Paul at Corinth: The Gift Tested and Tamed
By the time Paul wrote 1 Corinthians, the gift had come to a congregation that mishandled it. He ranks tongues at the bottom of the gift list (1 Corinthians 12:28), requires interpretation for public use on pain of silence (1 Corinthians 14:27–28). Paul even framed the gift’s covenantal function as a sign of judgment on unbelieving Israel, citing Isaiah 28:11–12 (1 Corinthians 14:21–22).
Charles Hodge identifies four marks of the biblical gift:
“It is clear, 1. That the word tongues in this connection means languages. 2. That the speaker with tongues was in a state of calm self-control. 3. That what he said was intelligible to himself, and could be interpreted to others. 4. That the unintelligibleness of what was said, arose not from the sounds uttered being inarticulate, but from the ignorance of the hearer.”3
Paul himself sets an expiration date. In 1 Corinthians 13:8 he predicts the gift’s termination:
“Love never ends. As for prophecies, they will pass away; as for tongues, they will cease; as for knowledge, it will pass away” (1 Corinthians 13:8).
A continuationist will reply that “when the perfect comes” (v. 10) is Christ’s return, so tongues continue until then. Reformed exegetes read “the perfect” two ways: some as the Parousia (Second Coming), others as the closing of the canon.4 The cessation case stands either way.
Paul tells us in Ephesians 2:19–20 that the apostles and prophets are the foundation of the church, with Christ as the cornerstone. A foundation is laid only once. The revelatory and credentialing gifts (gifts that authenticated the apostles as God’s messengers) were given to lay that foundation. These included prophecy, tongues, and knowledge in the apostolic sense.
A continuationist might object that non-apostles also spoke in tongues, at Pentecost, in Cornelius’s household, at Ephesus, and in Corinth. Each instance happens within the apostolic age, under apostolic ministry (Acts 8:17, 19:6) or at a redemptive-historical milestone authenticating the apostolic mission (Acts 2, 10).

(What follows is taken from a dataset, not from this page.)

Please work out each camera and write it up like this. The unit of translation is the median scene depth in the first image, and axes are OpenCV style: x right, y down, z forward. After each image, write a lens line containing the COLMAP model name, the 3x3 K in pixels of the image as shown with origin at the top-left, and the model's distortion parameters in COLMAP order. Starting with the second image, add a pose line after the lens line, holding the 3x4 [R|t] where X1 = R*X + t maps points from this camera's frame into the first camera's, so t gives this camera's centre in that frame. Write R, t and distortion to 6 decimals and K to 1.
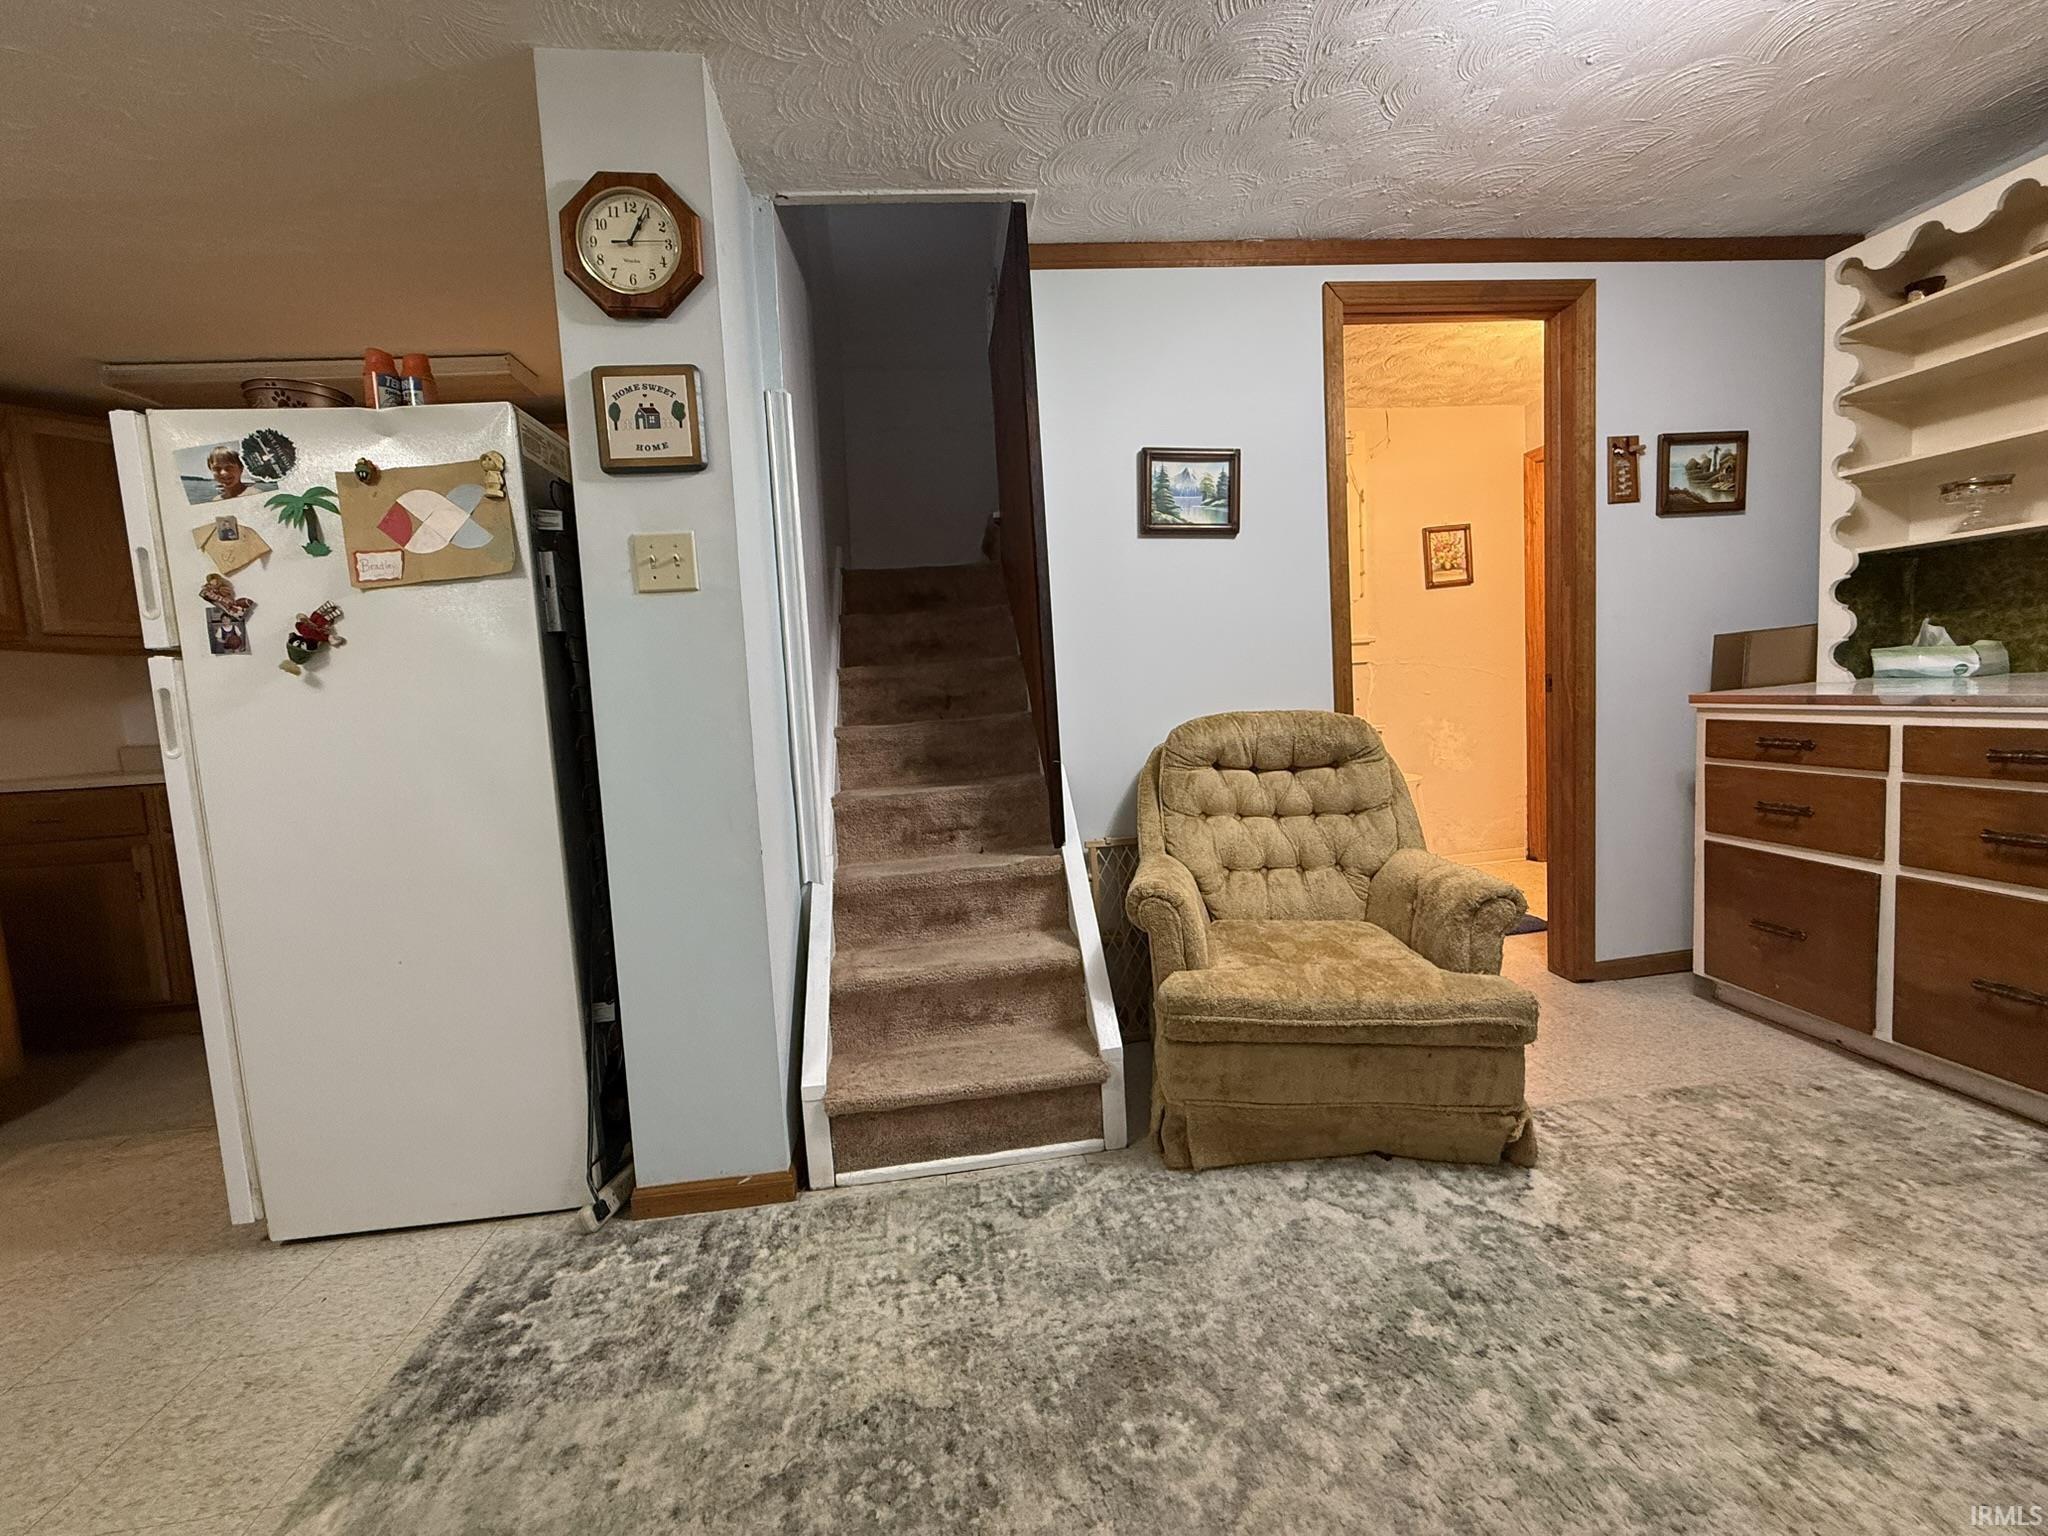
lens RADIAL K [[811.7, 0, 1021.3], [0, 811.7, 767.7], [0, 0, 1]] dist [-0.000258, -0.000333]
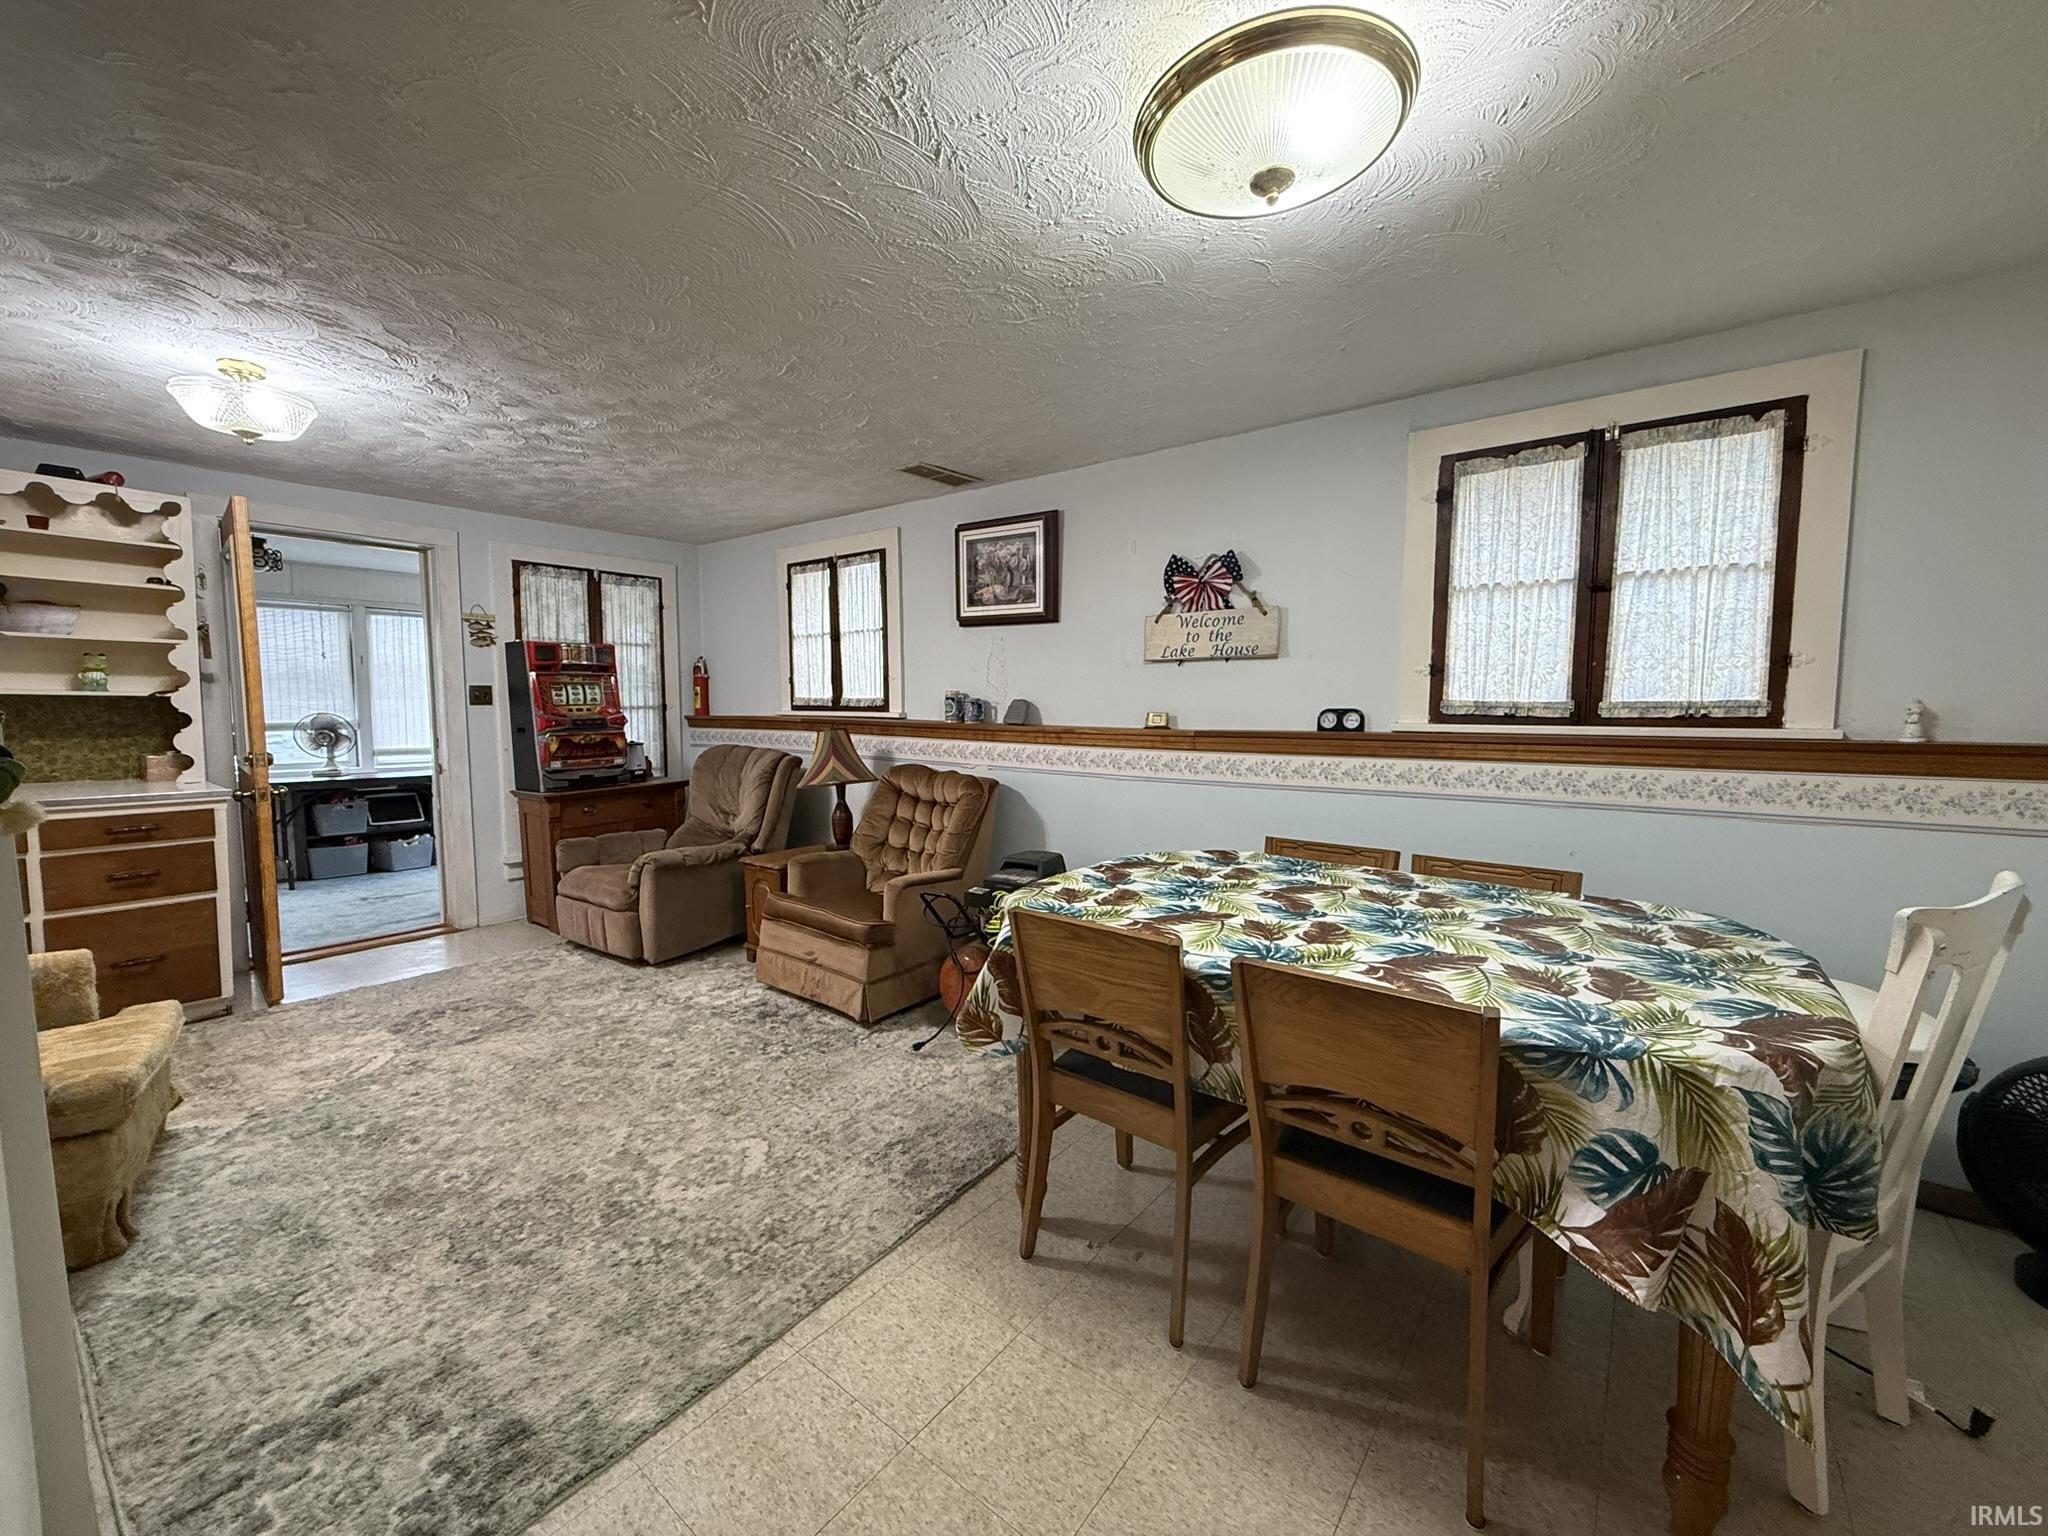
lens RADIAL K [[811.7, 0, 1021.3], [0, 811.7, 767.7], [0, 0, 1]] dist [-0.000258, -0.000333]
pose [[-0.711359, 0.002414, 0.702824, -1.556937], [0.101911, 0.989780, 0.099748, -0.137037], [-0.695401, 0.142583, -0.704335, 0.927900]]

Once the foundation was laid and the canon closed, the gifts had served their purpose.
- George Thomas Kurian, Nelson’s New Christian Dictionary, “xenoglossy.”
- John Calvin, Commentary on the Acts of the Apostles, on Acts 2:4.
- Charles Hodge, An Exposition of the First Epistle to the Corinthians, on 1 Corinthians 14.
- Simon J. Kistemaker, Exposition of the First Epistle to the Corinthians, New Testament Commentary, 467–68.